I think WordPress really suffers from leaving its plugin ecosystem open to contribution from hacks and adoption by people who don't know what they're doing. Mind, WordPress should absolutely not do anything about this: the openness of the ecosystem is one of the winning ingredients. You just wish that it wasn't so clogged up with crud.

Headless

WordPress has also come a long way as a headless option. The WP REST API, while not perfect, is perfectly serviceable for most applications. It's a well-considered, reliable piece of work. And the community has responsed: Gatsby has released a first-party plugin for running a GraphQL server from WordPress; and Typescript type definitions are available for common WordPress objects.

Gutenberg

Don't let the headless option fool you, though: Gutenberg has also come a long way. I'm seeing a lot more Gutenberg-oriented themes on the marketplace--themes that now don't have to package some sort of page builder in them (though, don't get me wrong: for all the bloat it adds, Divi works very well). I've long been a fan of Gutenberg from a user-experience point of view; from the developer experience perspective it's a bit clunky. I think packages like create-guten-block are good at abstracting that difficulty away but it's got some way to go before it reaches the simplicity of a raw React component.
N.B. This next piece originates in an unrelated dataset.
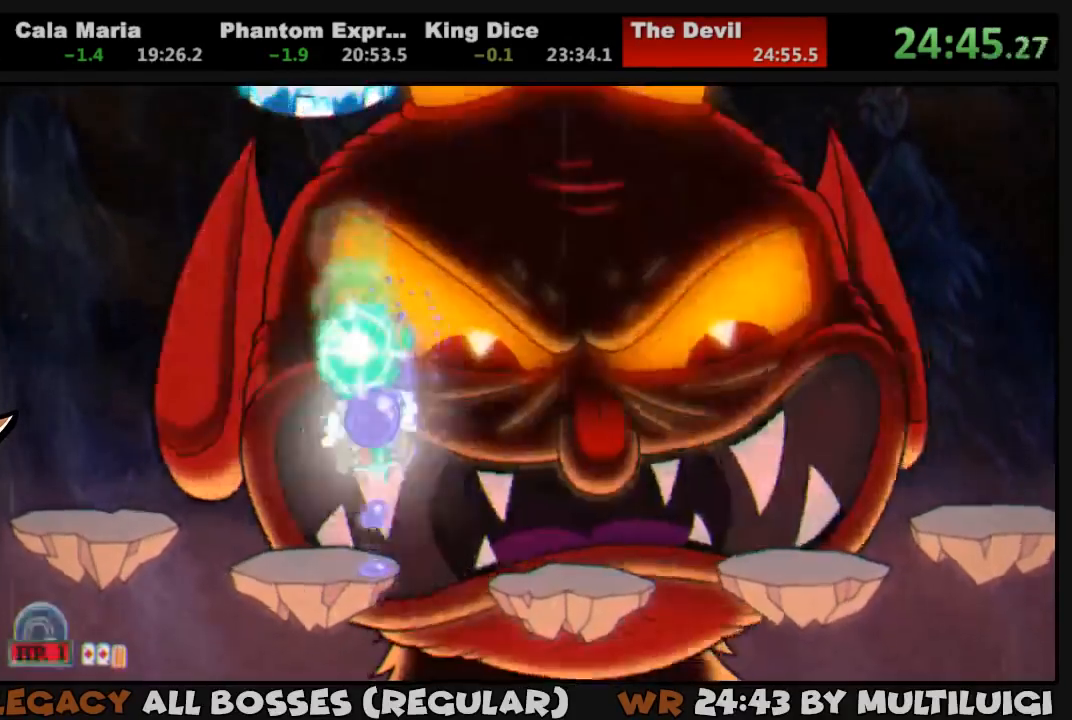
{"buttons": ["SQUARE", "L1", "DPAD_UP"], "events": [[50, "SQUARE", "up"], [117, "SQUARE", "down"], [183, "SQUARE", "up"], [250, "SQUARE", "down"], [317, "SQUARE", "up"], [383, "SQUARE", "down"], [450, "SQUARE", "up"], [483, "SQUARE", "down"]]}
And at any rate, WordPress has always prioritised user experience over developer experience. That's one of the things that makes it so popular.

For devs

That being said, the ecosystem around WordPress for 'real' developers has also really grown over the last few years. John Bloch's WordPress composer starter is still a great choice for developers who want a more Laravel-esque experience. If you really want to lean into DX, Sage from Roots is alright (a little opinionated if you ask me), and Flynt looks pretty slick as well, though I haven't used it. And if you're not into frameworks, PHP actually makes it pretty easy to componentise your templates with requirestatements.

This isn't quite the 'WordPress way'--the templating system on WordPress continues to need a little finessing. But that's the burden of relentlessly pursuing backwards-compatibility like WordPress does. And with such a huge user base, they have to expect that if they change the way that themes or plugins are loaded, they're either adding some performance overhead or breaking millions of sites across the web.
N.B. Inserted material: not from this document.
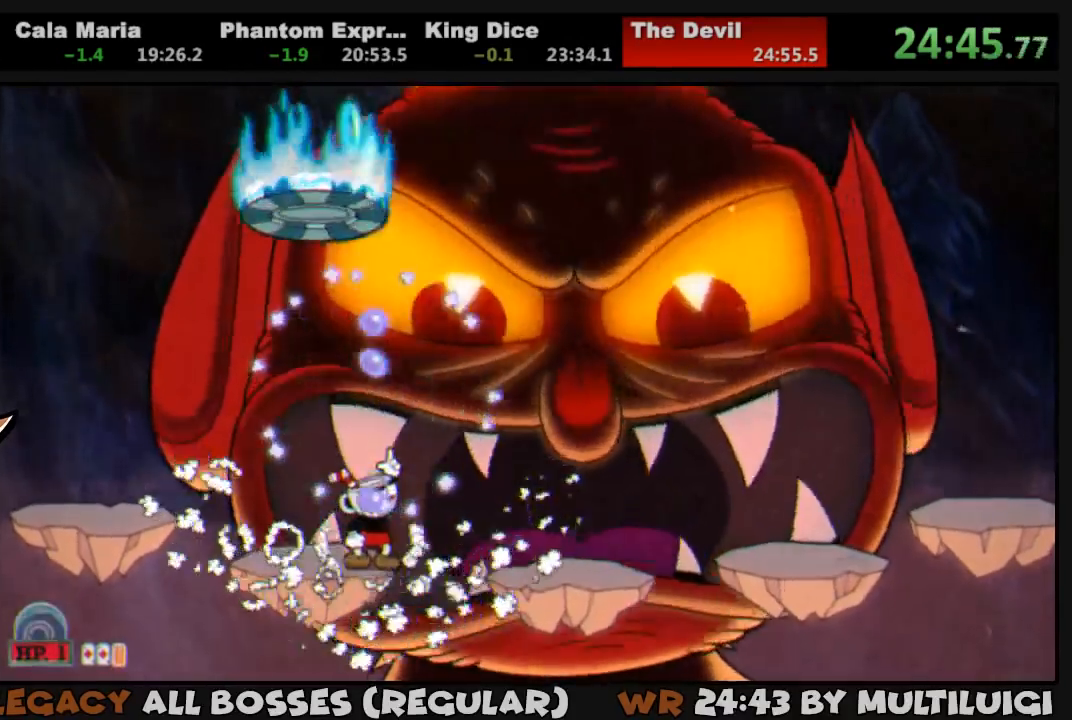
{"buttons": ["L1", "DPAD_UP"], "events": [[50, "DPAD_RIGHT", "down"], [117, "CROSS", "down"], [217, "CROSS", "up"], [217, "SQUARE", "up"], [283, "SQUARE", "down"], [350, "DPAD_RIGHT", "up"], [350, "SQUARE", "up"], [383, "SQUARE", "down"], [483, "SQUARE", "up"]]}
A couple of other pain points

I don't know that I'm a huge fan of the hooks-based approach, though this might be a personal preference. Like, I can appreciate the functional approach, but I found myself often wishing that I could just grab some sort of object out of a service container and do a little manipulation on it there. Practically, it also leads to your logic being spread across the app in what is generally an ad-hoc fashion, even if you're trying. If you need to filter a bit of WooCommerce product data, where do you do that? Short of writing your own class that wraps WC_Product--but then you're in for a world of hurt.
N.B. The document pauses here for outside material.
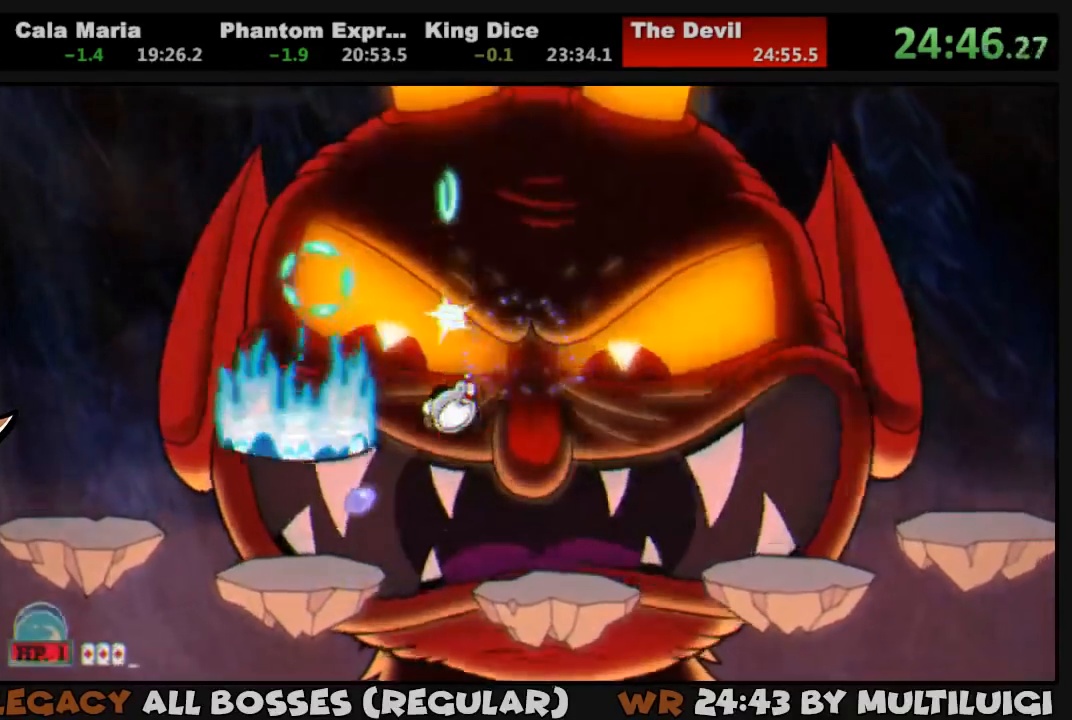
{"buttons": ["L1", "DPAD_UP", "DPAD_RIGHT"], "events": [[17, "SQUARE", "down"], [50, "L2", "down"], [100, "SQUARE", "up"], [150, "L2", "up"], [150, "SQUARE", "down"], [200, "SQUARE", "up"], [267, "SQUARE", "down"], [333, "DPAD_LEFT", "down"], [367, "SQUARE", "up"], [400, "SQUARE", "down"], [467, "DPAD_LEFT", "up"], [467, "SQUARE", "up"], [500, "DPAD_RIGHT", "down"]]}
This also gestures to a larger structural problem: WordPress offers very little in the way of application structure guidelines, short of some directory names for templates in your theme. Not committing to any magic in the framework is a nice token, but it also means that there's no standard way to do anything: just leading to further fragmentation across the tens of themes and plugins you could have installed on any given site.

Should you use it?

So: should you use WordPress in 2020? I think there's a bit of a sweet spot for WordPress. If your site is content-oriented, potentially without too much weird business logic, and wants to shine with non-technical users, WordPress is absolutely your best bet. I think of CSS-Tricks: a WordPress site that wouldn't work better under the banner of any other framework. If your site looks a little like CSS-Tricks, go for it. If not... maybe look elsewhere.